── MATERIAL PROVIDED

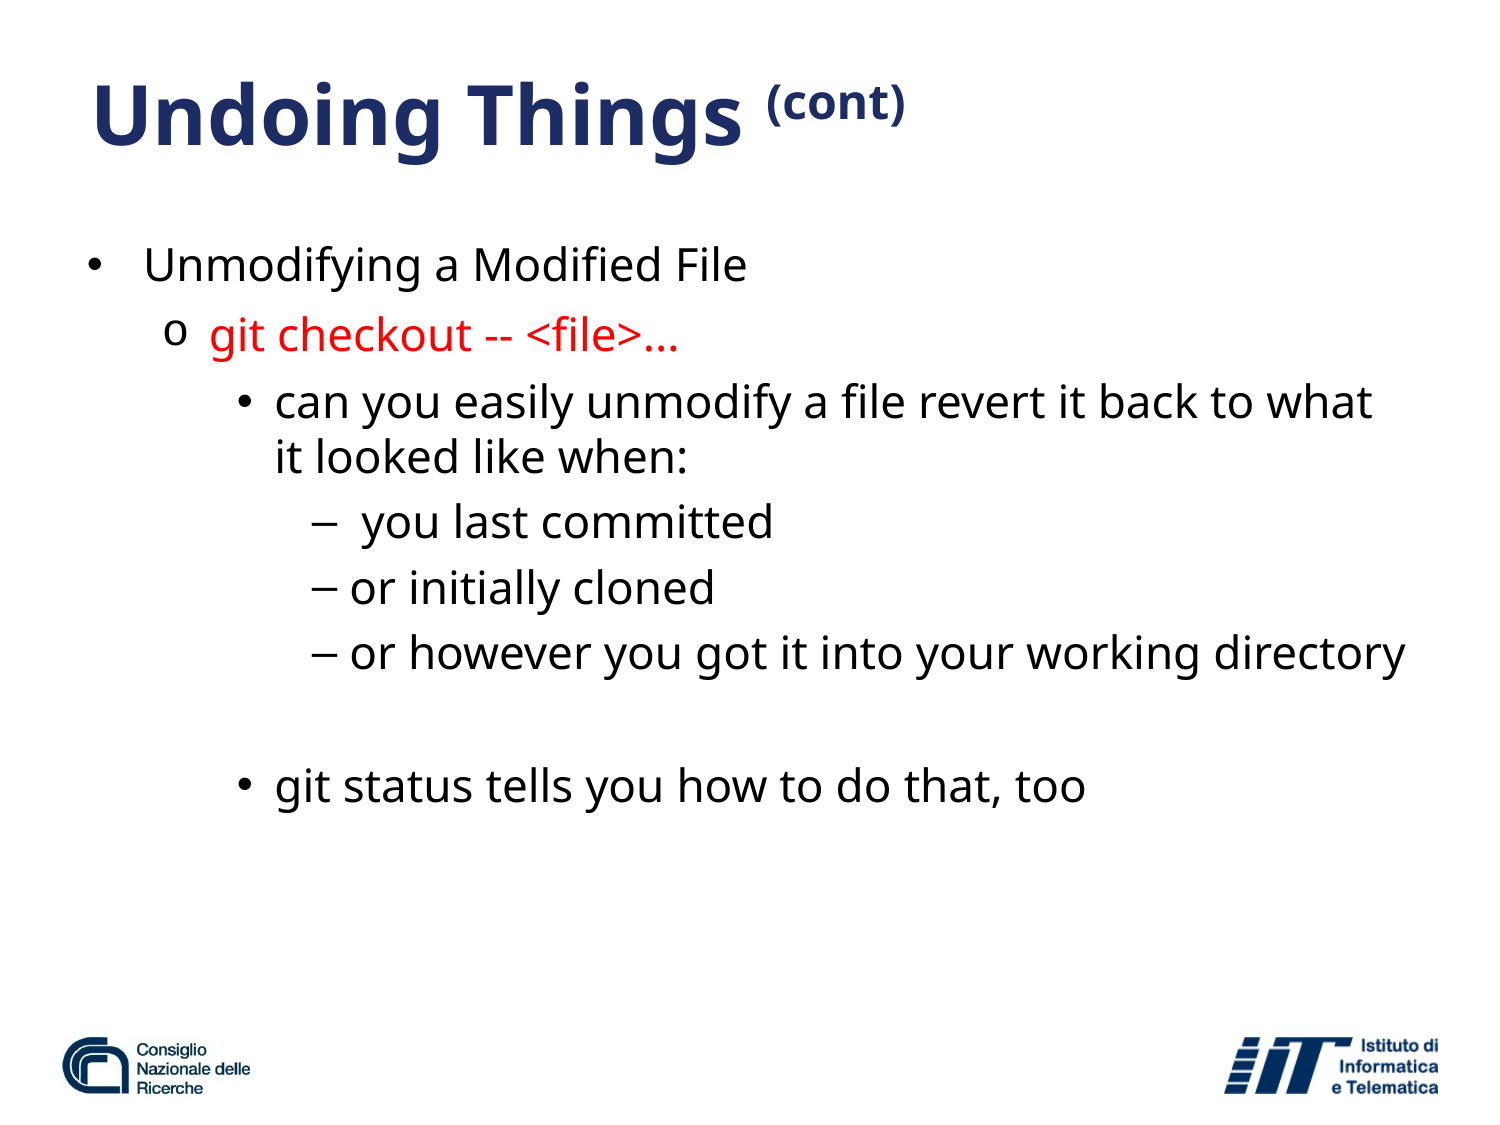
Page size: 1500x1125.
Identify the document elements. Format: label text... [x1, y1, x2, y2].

list Unmodifying a Modified File git checkout -- <file>... can you easily unmodify a file revert it back to what it looked like when: you last committed or initially cloned or however you got it into your working directory git status tells you how to do that, too [71, 228, 1422, 1022]
title Undoing Things (cont) [74, 45, 1449, 180]
picture [1224, 1037, 1438, 1094]
picture [62, 1037, 250, 1094]
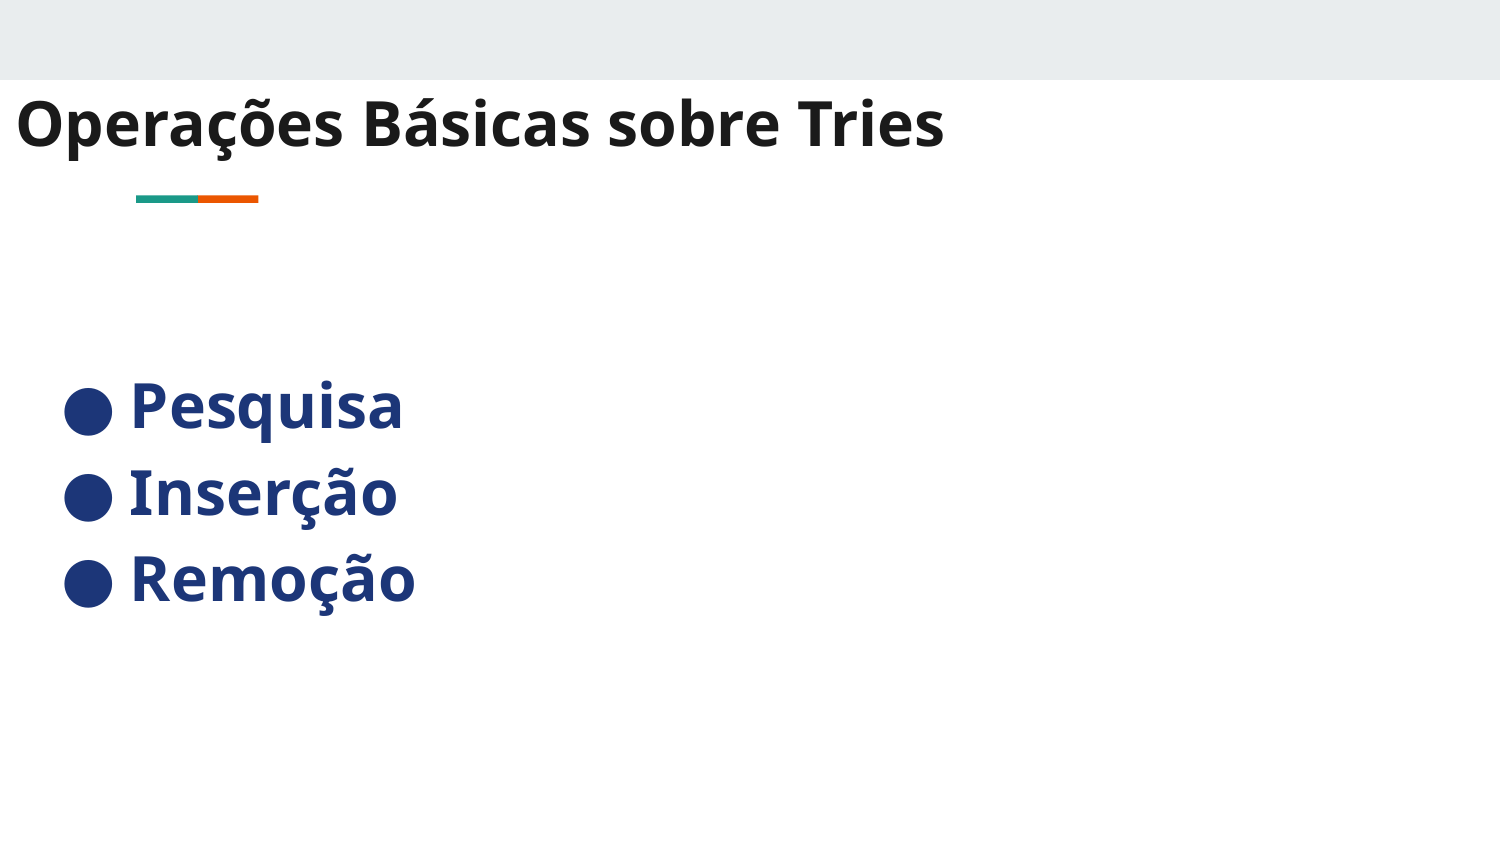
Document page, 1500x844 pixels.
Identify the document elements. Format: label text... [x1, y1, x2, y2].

────

## SHORT TASK
Copy the material word for word, from the line that contains "Document page, 1500x844 pixels." through the end of the material.

## SOLUTION TO THE PROBLEM
Document page, 1500x844 pixels.
Identify the document elements. Format: label text... [x1, y1, x2, y2].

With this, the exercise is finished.